▸ WHAT THE TASK REQUIRES:
A full, exact copy of the listing is needed, with images omitted.

▸ MATERIAL PROVIDED:
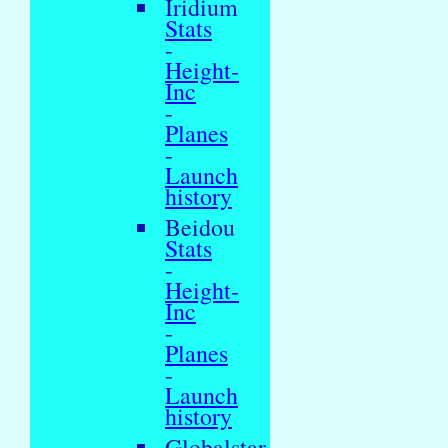
Iridium
Stats
-
Height-
Inc
-
Planes
-
Launch
history
Beidou
Stats
-
Height-
Inc
-
Planes
-
Launch
history
Globalstar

▸ YOUR SOLUTION:
Iridium
Stats
-
Height-
Inc
-
Planes
-
Launch
history
Beidou
Stats
-
Height-
Inc
-
Planes
-
Launch
history
Globalstar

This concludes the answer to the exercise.